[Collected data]
*** Block opens ***
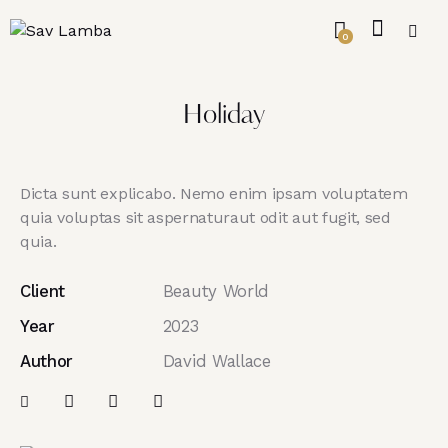
0
Holiday
Dicta sunt explicabo. Nemo enim ipsam voluptatem
quia voluptas sit aspernaturaut odit aut fugit, sed
quia.
Client
Beauty World
Year
2023
Author
David Wallace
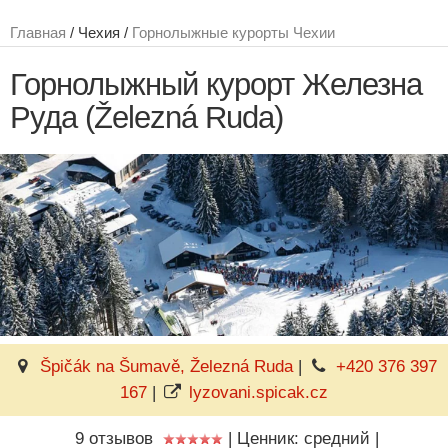
Главная
/ Чехия /
Горнолыжные курорты Чехии
Горнолыжный курорт Железна
Руда (Železná Ruda)
Špičák na Šumavě, Železná Ruda
|
+420 376 397
167
|
lyzovani.spicak.cz
9 отзывов
|
Ценник: средний
|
*** Block closes ***
**About this task:**
The line containing "Špičák na Šumavě, Železná Ruda" marks where to begin; copy it and every later line exactly, through the end of the data.

**Finished exercise:**
Špičák na Šumavě, Železná Ruda
|
+420 376 397
167
|
lyzovani.spicak.cz
9 отзывов
|
Ценник: средний
|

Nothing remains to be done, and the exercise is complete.